The third week of January, delegates from the government and ELN (National Liberation Army – currently the largest Guerrilla in Colombia) spent five days visiting the communities of Bajo Calima and Medio San Juan in the Pacific region, areas where the humanitarian relief pilots – agreed during the first round of the peace dialogue – will be carried out. We accompanied the communities during the peace caravan.
Many of the communities visited are also accompanied by FORPP, including the indigenous community of Santa Rosa de Guayacán, forcibly displaced since November 2021. From the shore of the Calima River, as we approach, Santa Rosa de Guayacán appears like any other town in the jungles of the Pacific. But it is enough to stop for a moment by the wharf to understand that this is a ghost town: there are no dogs barking or roosters crowing, nor do children run out to greet visitors, nor are there clothes drying in the sun on the windows. Santa Rosa de Guayacán is a dead town or, better, it is a town from which life has withdrawn. The houses, which have already begun to lose some of the zinc roof tiles torn off by the wind, have been empty for a year and two months, since the fighting between the National Liberation Army (ELN) and the Gaitanist Self Defense Forces (AGC) forced the 28 Wounaan indigenous families to flee to Buenaventura. Like this one, there are many other communities on the Calima River.

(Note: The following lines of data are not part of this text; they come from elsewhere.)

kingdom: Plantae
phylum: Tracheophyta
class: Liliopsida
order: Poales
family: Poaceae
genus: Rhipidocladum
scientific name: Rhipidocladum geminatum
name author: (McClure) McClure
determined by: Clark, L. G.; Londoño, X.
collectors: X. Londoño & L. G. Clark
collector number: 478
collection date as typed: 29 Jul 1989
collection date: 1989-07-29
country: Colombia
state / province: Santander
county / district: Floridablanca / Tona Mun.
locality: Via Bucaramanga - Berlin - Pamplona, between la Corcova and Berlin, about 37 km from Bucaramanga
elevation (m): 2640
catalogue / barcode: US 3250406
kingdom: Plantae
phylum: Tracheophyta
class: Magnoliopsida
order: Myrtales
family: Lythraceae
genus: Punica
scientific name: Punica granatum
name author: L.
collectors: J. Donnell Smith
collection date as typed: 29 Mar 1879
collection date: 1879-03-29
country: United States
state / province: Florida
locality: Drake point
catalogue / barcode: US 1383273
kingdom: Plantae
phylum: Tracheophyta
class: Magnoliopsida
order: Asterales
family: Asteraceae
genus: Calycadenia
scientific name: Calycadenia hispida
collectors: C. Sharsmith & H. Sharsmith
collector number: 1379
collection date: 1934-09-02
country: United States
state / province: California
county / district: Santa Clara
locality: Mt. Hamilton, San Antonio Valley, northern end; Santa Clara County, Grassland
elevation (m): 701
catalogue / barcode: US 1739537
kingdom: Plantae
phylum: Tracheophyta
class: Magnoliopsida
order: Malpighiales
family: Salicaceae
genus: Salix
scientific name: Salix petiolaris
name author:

The displacement to temporary urban shelters, says the community, is one of the most painful dramas for the Wounaan people: their children grow up far from the river, some have never seen it. The territory, that concept that encompasses the life, history and beliefs of these communities, has been replaced by the shelter, an unfamiliar and strange place where survival depends on charity, donations or humanitarian aid from agencies and governmental institutions.
The Humanitarian Caravan, part of the agreement reached last December between the ELN and the Government to generate “immediate humanitarian relief”, followed the route of these shelters throughout one of the regions most affected by the confrontation.
The caravan is the first concrete gesture since talks with the ELN began on November 21, 2022. It is also the first time that a mission took place with delegates from the negotiating table to document the human rights situation and advance in a partial agreement on relief in the region.
During the mission, conversations with local communities resulted in several concrete requests, which will be presented at the next round of peace talks that will begin this month in Mexico:
“We want the territory free of armed groups, both illegal and legal, because both have affected our rights,”
one of the community leaders said, and added:
“We want a territory with holistic non-armed security, basic services such as health and education, effective participation during the peace negotiations as victims of the conflict and a permanent accompaniment in the territory”.